I downloaded data from this paper under accession CRA001963 and CRA001477 thinking that these would be great samples for the mutant EGFR tumor condition. I downloaded each pair of reads into a HPC and performed 10x Genomics count on these reads to generate count matrices. The web summaries outputted by these functions tell me that the counts were fine and that there were a sufficient number of UMI's and cells captured in these samples.
However, when I load the data into R and create their respective Seurat objects, I noticed that there are a low number of UMIs and gene counts for a lot of these cells. I have attached an image to show y'all what I mean. Further QCing also reveals that there aren't that many cells to begin with.

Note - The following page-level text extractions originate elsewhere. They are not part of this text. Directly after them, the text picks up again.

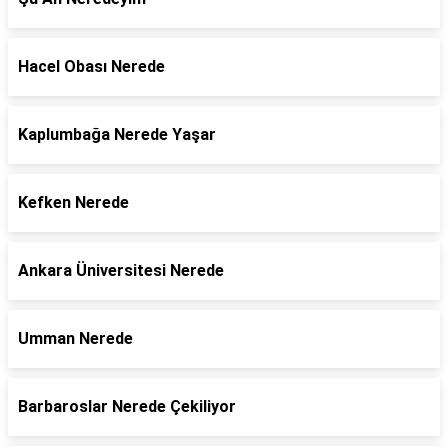
Hacel Obası Nerede
Kaplumbağa Nerede Yaşar
Kefken Nerede
Ankara Üniversitesi Nerede
Umman Nerede
Barbaroslar Nerede Çekiliyor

egfrlist <- c("CRR049227_EGFR_tumor_matrix", "CRR049228_EGFR_tumor_matrix", "CRR049229_EGFR_tumor_matrix", "CRR049230_EGFR_tumor_matrix", "CRR073022_EGFR_tumor_matrix", "CRR073023_EGFR_tumor_matrix", "CRR073024_EGFR_tumor_matrix" , "CRR073025_EGFR_tumor_matrix", "CRR073026_EGFR_tumor_matrix")
## Loading in EGFR data
for (i in egfrlist){
seurat_data <- Read10X(data.dir = paste0("/home/crx6xw/rstudio/", i))
seurat_obj <- CreateSeuratObject(counts = seurat_data)

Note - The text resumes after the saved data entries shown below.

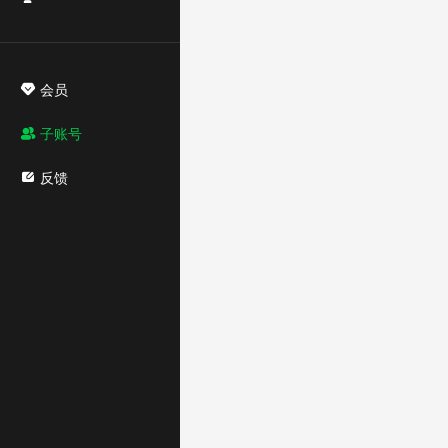
会员
子账号
反馈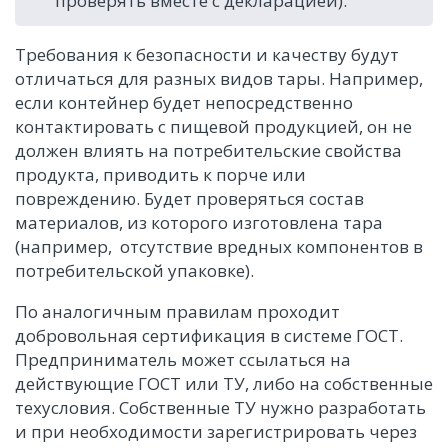
проверять вместе с декларацией).
Требования к безопасности и качеству будут
отличаться для разных видов тары. Например,
если контейнер будет непосредственно
контактировать с пищевой продукцией, он не
должен влиять на потребительские свойства
продукта, приводить к порче или
повреждению. Будет проверяться состав
материалов, из которого изготовлена тара
(например, отсутствие вредных компонентов в
потребительской упаковке).
По аналогичным правилам проходит
добровольная сертификация в системе ГОСТ.
Предприниматель может ссылаться на
действующие ГОСТ или ТУ, либо на собственные
техусловия. Собственные ТУ нужно разработать
и при необходимости зарегистрировать через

assign(paste0("egfrpt", which(egfrlist == i)), seurat_obj)}
My question is is this just low-quality data or is there something wrong in how I uploaded the data or generated the count matrices? If not, would performing further cell-level filtering and normalization help with this data? I can upload images of web summaries from the count matrices.